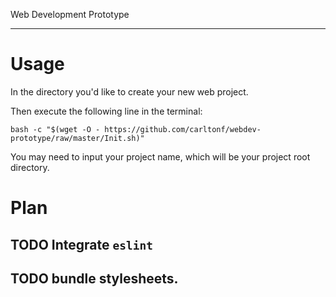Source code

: Web Development Prototype
----------------

* Usage
In the directory you'd like to create your new web project.

Then execute the following line in the terminal:
: bash -c "$(wget -O - https://github.com/carltonf/webdev-prototype/raw/master/Init.sh)"

You may need to input your project name, which will be your project root
directory.

* Plan

** TODO Integrate =eslint=

** TODO bundle stylesheets.
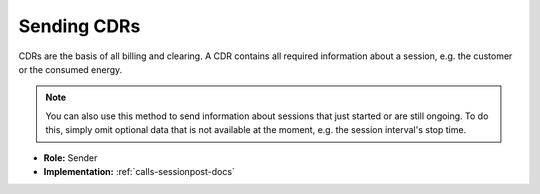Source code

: .. _cpo-cdr-docs:

Sending CDRs
============
CDRs are the basis of all billing and clearing.
A CDR contains all required information about a session,
e.g. the customer or the consumed energy.

.. note:: You can also use this method to send information about sessions that just started or are still ongoing.
          To do this, simply omit optional data that is not available at the moment, e.g. the session interval's stop time.

* **Role:** Sender
* **Implementation:** :ref:`calls-sessionpost-docs`
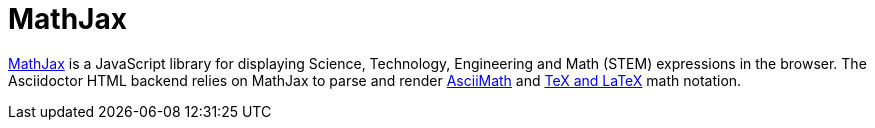 = MathJax
:url-mathjax: https://www.mathjax.org
:url-asciimath: https://docs.mathjax.org/en/latest/input/asciimath.html
:url-latexmath: https://docs.mathjax.org/en/latest/input/tex/index.html

{url-mathjax}[MathJax^] is a JavaScript library for displaying Science, Technology, Engineering and Math (STEM) expressions in the browser.
The Asciidoctor HTML backend relies on MathJax to parse and render {url-asciimath}[AsciiMath^] and {url-latexmath}[TeX and LaTeX^] math notation.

_ _ _ _ _

**Exercise objective**: Copy word for word only the lines above from the one with "A CDR contains" through the one with "in the browser.". Leave pictures out.

**Output of the task**:
A CDR contains all required information about a session,
e.g. the customer or the consumed energy.

.. note:: You can also use this method to send information about sessions that just started or are still ongoing.
          To do this, simply omit optional data that is not available at the moment, e.g. the session interval's stop time.

* **Role:** Sender
* **Implementation:** :ref:`calls-sessionpost-docs`
 = MathJax
:url-mathjax: https://www.mathjax.org
:url-asciimath: https://docs.mathjax.org/en/latest/input/asciimath.html
:url-latexmath: https://docs.mathjax.org/en/latest/input/tex/index.html

{url-mathjax}[MathJax^] is a JavaScript library for displaying Science, Technology, Engineering and Math (STEM) expressions in the browser.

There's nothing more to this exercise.